Your answer should be a single number: the count of lines in the listing that contain "series".

- Opening Delimiter -

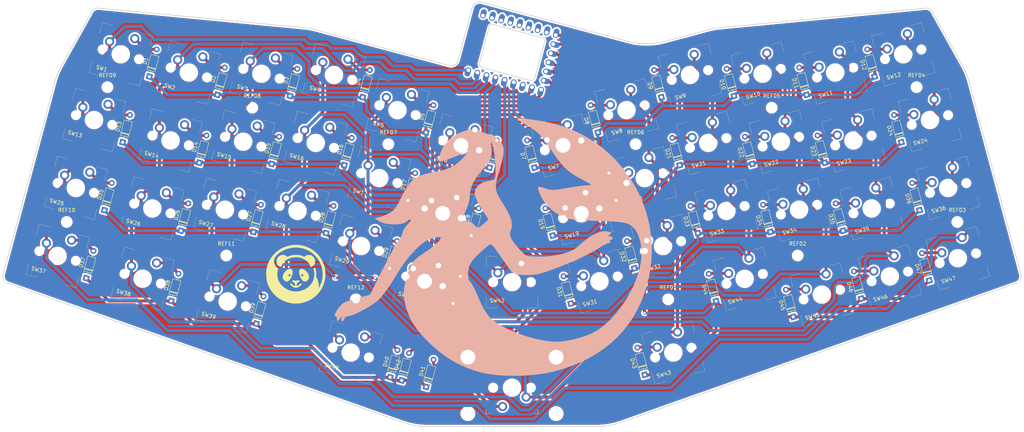
<source format=kicad_pcb>
(kicad_pcb (version 20211014) (generator pcbnew)

  (general
    (thickness 1.6)
  )

  (paper "A3")
  (layers
    (0 "F.Cu" signal)
    (31 "B.Cu" signal)
    (32 "B.Adhes" user "B.Adhesive")
    (33 "F.Adhes" user "F.Adhesive")
    (34 "B.Paste" user)
    (35 "F.Paste" user)
    (36 "B.SilkS" user "B.Silkscreen")
    (37 "F.SilkS" user "F.Silkscreen")
    (38 "B.Mask" user)
    (39 "F.Mask" user)
    (40 "Dwgs.User" user "User.Drawings")
    (41 "Cmts.User" user "User.Comments")
    (42 "Eco1.User" user "User.Eco1")
    (43 "Eco2.User" user "User.Eco2")
    (44 "Edge.Cuts" user)
    (45 "Margin" user)
    (46 "B.CrtYd" user "B.Courtyard")
    (47 "F.CrtYd" user "F.Courtyard")
    (48 "B.Fab" user)
    (49 "F.Fab" user)
    (50 "User.1" user)
    (51 "User.2" user)
    (52 "User.3" user)
    (53 "User.4" user)
    (54 "User.5" user)
    (55 "User.6" user)
    (56 "User.7" user)
    (57 "User.8" user)
    (58 "User.9" user)
  )

  (setup
    (stackup
      (layer "F.SilkS" (type "Top Silk Screen"))
      (layer "F.Paste" (type "Top Solder Paste"))
      (layer "F.Mask" (type "Top Solder Mask") (thickness 0.01))
      (layer "F.Cu" (type "copper") (thickness 0.035))
      (layer "dielectric 1" (type "core") (thickness 1.51) (material "FR4") (epsilon_r 4.5) (loss_tangent 0.02))
      (layer "B.Cu" (type "copper") (thickness 0.035))
      (layer "B.Mask" (type "Bottom Solder Mask") (thickness 0.01))
      (layer "B.Paste" (type "Bottom Solder Paste"))
      (layer "B.SilkS" (type "Bottom Silk Screen"))
      (copper_finish "None")
      (dielectric_constraints no)
    )
    (pad_to_mask_clearance 0.05)
    (aux_axis_origin 210 150)
    (grid_origin 210 150)
    (pcbplotparams
      (layerselection 0x00010fc_ffffffff)
      (disableapertmacros false)
      (usegerberextensions false)
      (usegerberattributes true)
      (usegerberadvancedattributes true)
      (creategerberjobfile true)
      (svguseinch false)
      (svgprecision 6)
      (excludeedgelayer true)
      (plotframeref false)
      (viasonmask false)
      (mode 1)
      (useauxorigin false)
      (hpglpennumber 1)
      (hpglpenspeed 20)
      (hpglpendiameter 15.000000)
      (dxfpolygonmode true)
      (dxfimperialunits true)
      (dxfusepcbnewfont true)
      (psnegative false)
      (psa4output false)
      (plotreference true)
      (plotvalue true)
      (plotinvisibletext false)
      (sketchpadsonfab false)
      (subtractmaskfromsilk false)
      (outputformat 1)
      (mirror false)
      (drillshape 1)
      (scaleselection 1)
      (outputdirectory "")
    )
  )

  (net 0 "")
  (net 1 "L1")
  (net 2 "Net-(D1-Pad2)")
  (net 3 "Net-(D2-Pad2)")
  (net 4 "Net-(D3-Pad2)")
  (net 5 "Net-(D4-Pad2)")
  (net 6 "Net-(D5-Pad2)")
  (net 7 "Net-(D6-Pad2)")
  (net 8 "L5")
  (net 9 "Net-(D7-Pad2)")
  (net 10 "Net-(D8-Pad2)")
  (net 11 "Net-(D9-Pad2)")
  (net 12 "Net-(D10-Pad2)")
  (net 13 "Net-(D11-Pad2)")
  (net 14 "Net-(D12-Pad2)")
  (net 15 "C1")
  (net 16 "C2")
  (net 17 "C3")
  (net 18 "C4")
  (net 19 "C5")
  (net 20 "C6")
  (net 21 "unconnected-(U1-Pad20)")
  (net 22 "unconnected-(U1-Pad21)")
  (net 23 "unconnected-(U1-Pad22)")
  (net 24 "unconnected-(U1-Pad23)")
  (net 25 "L8")
  (net 26 "L2")
  (net 27 "L7")
  (net 28 "L3")
  (net 29 "L6")
  (net 30 "L4")
  (net 31 "Net-(D13-Pad2)")
  (net 32 "Net-(D14-Pad2)")
  (net 33 "Net-(D15-Pad2)")
  (net 34 "Net-(D16-Pad2)")
  (net 35 "Net-(D17-Pad2)")
  (net 36 "Net-(D18-Pad2)")
  (net 37 "Net-(D19-Pad2)")
  (net 38 "Net-(D20-Pad2)")
  (net 39 "Net-(D21-Pad2)")
  (net 40 "Net-(D22-Pad2)")
  (net 41 "Net-(D23-Pad2)")
  (net 42 "Net-(D24-Pad2)")
  (net 43 "Net-(D25-Pad2)")
  (net 44 "Net-(D26-Pad2)")
  (net 45 "Net-(D27-Pad2)")
  (net 46 "Net-(D28-Pad2)")
  (net 47 "Net-(D29-Pad2)")
  (net 48 "Net-(D30-Pad2)")
  (net 49 "Net-(D31-Pad2)")
  (net 50 "Net-(D32-Pad2)")
  (net 51 "Net-(D33-Pad2)")
  (net 52 "Net-(D34-Pad2)")
  (net 53 "Net-(D35-Pad2)")
  (net 54 "Net-(D36-Pad2)")
  (net 55 "Net-(D37-Pad2)")
  (net 56 "Net-(D38-Pad2)")
  (net 57 "Net-(D39-Pad2)")
  (net 58 "Net-(D40-Pad2)")
  (net 59 "Net-(D41-Pad2)")
  (net 60 "Net-(D42-Pad2)")
  (net 61 "Net-(D43-Pad2)")
  (net 62 "Net-(D44-Pad2)")
  (net 63 "Net-(D45-Pad2)")
  (net 64 "Net-(D46-Pad2)")
  (net 65 "Net-(D47-Pad2)")
  (net 66 "unconnected-(U1-Pad16)")
  (net 67 "unconnected-(U1-Pad17)")
  (net 68 "unconnected-(U1-Pad18)")
  (net 69 "unconnected-(U1-Pad19)")
  (net 70 "unconnected-(U1-Pad7)")

  (footprint "Diode_THT:D_DO-35_SOD27_P7.62mm_Horizontal" (layer "F.Cu") (at 118.0738 155.0736 75))

  (footprint "_mx:SW_Cherry_MX_PCB" (layer "F.Cu") (at 104.4726 88.474 -15))

  (footprint "_mx:SW_Cherry_MX_PCB" (layer "F.Cu") (at 122.8252 93.3916 -15))

  (footprint "Diode_THT:D_DO-35_SOD27_P7.62mm_Horizontal" (layer "F.Cu") (at 169.6964 100.06 75))

  (footprint "_mx:SW_Cherry_MX_PCB" (layer "F.Cu") (at 210 150))

  (footprint "_mx:SW_Cherry_MX_PCB" (layer "F.Cu") (at 322.739 106.2119 15))

  (footprint "Diode_THT:D_DO-35_SOD27_P7.62mm_Horizontal" (layer "F.Cu") (at 260.1387 136.7651 105))

  (footprint "Diode_THT:D_DO-35_SOD27_P7.62mm_Horizontal" (layer "F.Cu") (at 255.2212 118.4125 105))

  (footprint "_mx:SW_Cherry_MX_PCB" (layer "F.Cu") (at 311.9275 148.4494 15))

  (footprint "_mx:SW_Cherry_MX_PCB" (layer "F.Cu") (at 293.5749 153.3669 15))

  (footprint "Diode_THT:D_DO-35_SOD27_P7.62mm_Horizontal" (layer "F.Cu") (at 120.6973 136.1063 75))

  (footprint "Diode_THT:D_DO-35_SOD27_P7.62mm_Horizontal" (layer "F.Cu") (at 299.3027 136.1063 105))

  (footprint "_mx:SW_Cherry_MX_PCB_2.00u" (layer "F.Cu") (at 210 178.5 180))

  (footprint "_mx:SW_Cherry_MX_PCB" (layer "F.Cu") (at 92.3434 124.5645 -15))

  (footprint "MountingHole:MountingHole_2.2mm_M2" (layer "F.Cu") (at 176.6536 112.7324))

  (footprint "_mx:SW_Cherry_MX_PCB" (layer "F.Cu") (at 112.9901 130.0968 -15))

  (footprint "Diode_THT:D_DO-35_SOD27_P7.62mm_Horizontal" (layer "F.Cu") (at 243.0155 146.2708 105))

  (footprint "Diode_THT:D_DO-35_SOD27_P7.62mm_Horizontal" (layer "F.Cu") (at 140.2793 136.4357 75))

  (footprint "_mx:SW_Cherry_MX_PCB" (layer "F.Cu") (at 315.5274 88.474 15))

  (footprint "MountingHole:MountingHole_2.2mm_M2" (layer "F.Cu") (at 287.0603 142.8186))

  (footprint "MountingHole:MountingHole_2.2mm_M2" (layer "F.Cu") (at 252.1169 154.6404))

  (footprint "Diode_THT:D_DO-35_SOD27_P7.62mm_Horizontal" (layer "F.Cu") (at 130.5324 99.4011 75))

  (footprint "Diode_THT:D_DO-35_SOD27_P7.62mm_Horizontal" (layer "F.Cu") (at 233.1804 109.5657 105))

  (footprint "Diode_THT:D_DO-35_SOD27_P7.62mm_Horizontal" (layer "F.Cu") (at 177.1227 175.6938 75))

  (footprint "_mx:SW_Cherry_MX_PCB" (layer "F.Cu") (at 245.8052 121.9087 15))

  (footprint "MountingHole:MountingHole_2.2mm_M2" (layer "F.Cu") (at 89.8846 133.7408))

  (footprint "_mx:SW_Cherry_MX_PCB" (layer "F.Cu") (at 166.489 169.0196 -15))

  (footprint "_mx:SW_Cherry_MX_PCB" (layer "F.Cu") (at 258.0108 94.0504 15))

  (footprint "Diode_THT:D_DO-35_SOD27_P7.62mm_Horizontal" (layer "F.Cu") (at 279.7207 136.4357 105))

  (footprint "Diode_THT:D_DO-35_SOD27_P7.62mm_Horizontal" (layer "F.Cu") (at 112.1798 94.4836 75))

  (footprint "_mx:SW_Cherry_MX_PCB" (layer "F.Cu") (at 97.261 106.2119 -15))

  (footprint "Diode_THT:D_DO-35_SOD27_P7.62mm_Horizontal" (layer "F.Cu") (at 245.8037 175.0291 105))

  (footprint "_mx:SW_Cherry_MX_PCB" (layer "F.Cu") (at 142.4072 93.721 -15))

  (footprint "_mx:SW_Cherry_MX_PCB" (layer "F.Cu") (at 272.7635 149.1082 15))

  (footprint "Diode_THT:D_DO-35_SOD27_P7.62mm_Horizontal" (layer "F.Cu") (at 150.1144 99.7305 75))

  (footprint "_mx:SW_Cherry_MX_PCB" (layer "F.Cu") (at 157.0716 112.403 -15))

  (footprint "_mx:SW_Cherry_MX_PCB" (layer "F.Cu") (at 282.5104 112.0736 15))

  (footprint "MountingHole:MountingHole_2.2mm_M2" (layer "F.Cu") (at 167.8831 154.6404))

  (footprint "Diode_THT:D_DO-35_SOD27_P7.62mm_Horizontal" (layer "F.Cu") (at 181.902 127.9183 75))

  (footprint "Diode_THT:D_DO-35_SOD27_P7.62mm_Horizontal" (layer "F.Cu") (at 238.098 127.9183 105))

  (footprint "Diode_THT:D_DO-35_SOD27_P7.62mm_Horizontal" (layer "F.Cu") (at 315.0318 112.2215 105))

  (footprint "_mx:SW_Cherry_MX_PCB" (layer "F.Cu") (at 169.2772 140.2613 -15))

  (footprint "Diode_THT:D_DO-35_SOD27_P7.62mm_Horizontal" (layer "F.Cu") (at 294.3851 117.7537 105))

  (footprint "_mx:SW_Cherry_MX_PCB" (layer "F.Cu") (at 250.7228 140.2613 15))

  (footprint "_mx:SW_Cherry_MX_PCB" (layer "F.Cu") (at 307.0099 130.0968 15))

  (footprint "Diode_THT:D_DO-35_SOD27_P7.62mm_Horizontal" (layer "F.Cu") (at 186.8196 109.5657 75))

  (footprint "Diode_THT:D_DO-35_SOD27_P7.62mm_Horizontal" (layer "F.Cu") (at 164.7788 118.4125 75))

  (footprint "Diode_THT:D_DO-35_SOD27_P7.62mm_Horizontal" (layer "F.Cu") (at 125.6149 117.7537 75))

  (footprint "Diode_THT:D_DO-35_SOD27_P7.62mm_Horizontal" (layer "F.Cu") (at 225.8923 155.7766 105))

  (footprint "Diode_THT:D_DO-35_SOD27_P7.62mm_Horizontal" (layer "F.Cu") (at 289.4676 99.4011 105))

  (footprint "Diode_THT:D_DO-35_SOD27_P7.62mm_Horizontal" (layer "F.Cu") (at 322.5728 149.5413 105))

  (footprint "Diode_THT:D_DO-35_SOD27_P7.62mm_Horizontal" (layer "F.Cu") (at 285.8677 159.3765 105))

  (footprint "_mx:SW_Cherry_MX_PCB" (layer "F.Cu") (at 330.2801 143.5318 15))

  (footprint "_mx:SW_Cherry_MX_PCB" (layer "F.Cu") (at 297.1748 93.3916 15))

  (footprint "_mx:SW_Cherry_MX_PCB" (layer "F.Cu") (at 137.4896 112.0736 -15))

  (footprint "Diode_THT:D_DO-35_SOD27_P7.62mm_Horizontal" (layer "F.Cu")
    (tedit 5AE50CD5) (tstamp 979f9802-7967-40b8-abc7-88e43bbda362)
    (at 203.9428 119.0714 75)
    (descr "Diode, DO-35_SOD27 series, Axial, Horizontal, pin pitch=7.62mm, , length*diameter=4*2mm^2, , http://www.diodes.com/_files/packages/DO-35.pdf")
    (tags "Diode DO-35_SOD27 series Axial Horizontal pin pitch 7.62mm  length 4mm diameter 2mm")
    (property "Sheetfile" "ergo47.kicad_sch")
    (property "Sheetname" "")
    (path "/a9455944-23cb-4ce4-9f68-c4b700eff571")
    (attr through_hole
... [3513345 chars truncated]
</source>
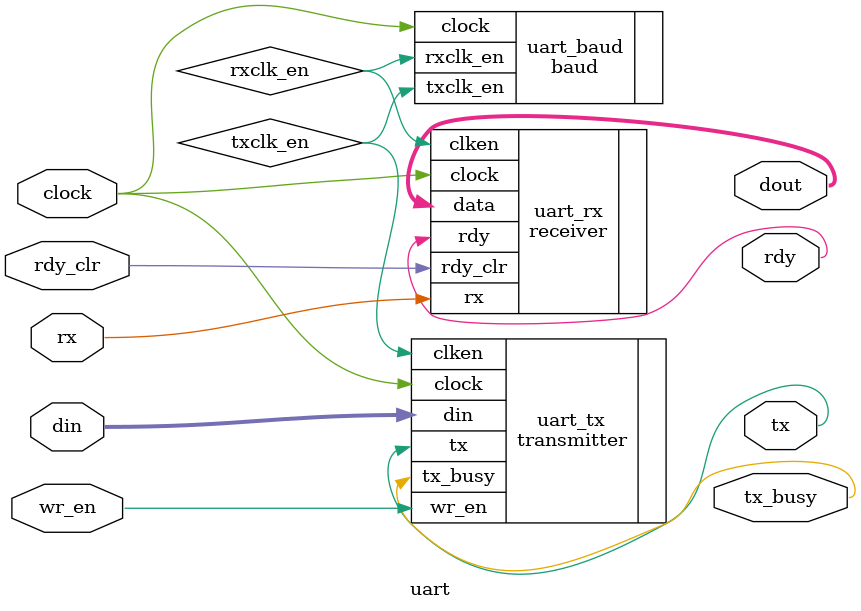
<source format=v>
module uart(input wire [7:0] din,
	    input wire wr_en,
	    input wire clock,
	    output wire tx,
	    output wire tx_busy,
	    input wire rx,
	    output wire rdy,
	    input wire rdy_clr,
	    output wire [7:0] dout);

wire rxclk_en, txclk_en;

baud uart_baud(.clock(clock),
			.rxclk_en(rxclk_en),
			.txclk_en(txclk_en));
transmitter uart_tx(.din(din),
		    .wr_en(wr_en),
		    .clock(clock),
		    .clken(txclk_en),
		    .tx(tx),
		    .tx_busy(tx_busy));
receiver uart_rx(.rx(rx),
		 .rdy(rdy),
		 .rdy_clr(rdy_clr),
		 .clock(clock),
		 .clken(rxclk_en),
		 .data(dout));

endmodule

</source>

- Closing Delimiter -

THE COMPLETED TASK | 2